Ci sono momenti in cui mi chiedo se davvero non mi accorga del tempo che passa, oppure se sia il contrario: forse è proprio il fatto di non voler accettare il suo scorrere a farmi vivere con leggerezza, quasi con spensieratezza. Come se ignorare il tempo fosse un modo per sottrarmi alle sue regole, per continuare a guardare avanti senza fermarmi troppo a contare gli anni, i cambiamenti, le occasioni che si trasformano in ricordi.
Poi, ogni tanto, mi capita di voltarmi indietro. Riguardo il passato e ho la sensazione di aver attraversato lunghi tratti della mia vita senza accettare davvero che il tempo stesse scorrendo. Eventi che mi sembrano vicini appartengono ormai a stagioni lontane; persone che immaginavo sempre presenti hanno preso strade diverse; luoghi che consideravo immutabili sono cambiati senza chiedere il permesso alla memoria.
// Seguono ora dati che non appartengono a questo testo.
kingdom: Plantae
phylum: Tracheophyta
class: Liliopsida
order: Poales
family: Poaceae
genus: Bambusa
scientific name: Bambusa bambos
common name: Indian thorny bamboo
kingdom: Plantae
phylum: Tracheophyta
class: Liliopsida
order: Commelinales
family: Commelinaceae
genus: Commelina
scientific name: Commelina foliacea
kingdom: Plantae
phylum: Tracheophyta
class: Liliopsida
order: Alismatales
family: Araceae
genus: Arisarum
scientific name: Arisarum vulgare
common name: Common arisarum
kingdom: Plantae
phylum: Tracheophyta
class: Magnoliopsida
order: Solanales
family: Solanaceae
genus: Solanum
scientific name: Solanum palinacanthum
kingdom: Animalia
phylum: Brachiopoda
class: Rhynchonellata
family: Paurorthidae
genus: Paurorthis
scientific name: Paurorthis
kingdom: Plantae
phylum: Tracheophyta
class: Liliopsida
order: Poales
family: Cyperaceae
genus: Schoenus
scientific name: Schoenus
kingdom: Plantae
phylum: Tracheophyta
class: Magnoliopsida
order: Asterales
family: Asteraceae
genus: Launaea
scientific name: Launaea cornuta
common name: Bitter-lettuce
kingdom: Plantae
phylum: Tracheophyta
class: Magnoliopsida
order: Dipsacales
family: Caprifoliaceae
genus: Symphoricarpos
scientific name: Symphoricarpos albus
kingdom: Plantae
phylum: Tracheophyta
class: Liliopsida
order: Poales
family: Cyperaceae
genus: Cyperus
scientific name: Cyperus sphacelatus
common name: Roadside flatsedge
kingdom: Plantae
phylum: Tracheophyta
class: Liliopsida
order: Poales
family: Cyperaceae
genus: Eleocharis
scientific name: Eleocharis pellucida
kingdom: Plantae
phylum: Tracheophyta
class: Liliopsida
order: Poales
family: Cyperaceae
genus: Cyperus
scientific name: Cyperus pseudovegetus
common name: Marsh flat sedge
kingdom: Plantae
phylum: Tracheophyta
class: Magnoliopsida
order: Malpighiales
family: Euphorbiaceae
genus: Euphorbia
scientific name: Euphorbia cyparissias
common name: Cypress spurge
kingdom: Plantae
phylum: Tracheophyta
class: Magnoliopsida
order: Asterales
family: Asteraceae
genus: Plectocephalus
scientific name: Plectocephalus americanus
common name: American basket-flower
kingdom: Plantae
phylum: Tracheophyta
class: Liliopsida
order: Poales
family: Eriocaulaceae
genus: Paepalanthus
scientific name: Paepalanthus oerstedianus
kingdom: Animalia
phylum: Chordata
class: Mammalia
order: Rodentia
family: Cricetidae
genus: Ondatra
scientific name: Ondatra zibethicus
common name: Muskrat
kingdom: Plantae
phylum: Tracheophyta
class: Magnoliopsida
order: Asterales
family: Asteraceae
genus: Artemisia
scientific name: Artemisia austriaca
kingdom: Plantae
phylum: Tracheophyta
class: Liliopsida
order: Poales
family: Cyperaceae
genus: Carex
Eppure non sempre questo pensiero mi rattrista. Ci sono giorni in cui capisco che la forza dello spirito, e soprattutto quella del corpo, non ci sono state date per trasformarci in guerrieri invincibili. Forse servono a qualcosa di più semplice e allo stesso tempo più difficile: affrontare la vita con presenza. Sapere che il tempo è limitato non dovrebbe paralizzarci, ma ricordarci che ogni giorno possiede un valore che spesso scopriamo soltanto quando è già passato.
Ogni ora contiene possibilità che non torneranno identiche. Ogni minuto può diventare un incontro, una scelta, un errore da cui imparare o un ricordo da custodire. Non si tratta di vivere con l'ossessione di sfruttare ogni istante, ma di riconoscere che il tempo non è soltanto ciò che perdiamo: è anche ciò che ci viene continuamente affidato.
Forse il segreto sta nel trovare un equilibrio tra queste due consapevolezze. Da una parte la capacità di essere leggeri, di dimenticare l'orologio e lasciarsi sorprendere dalla vita; dall'altra il coraggio di accettare che nulla rimane fermo e che proprio per questo ogni momento acquista significato.
Perché il tempo passa comunque. La differenza è se lo lasciamo passare distrattamente o se impariamo, almeno qualche volta, ad accompagnarlo con uno sguardo più consapevole.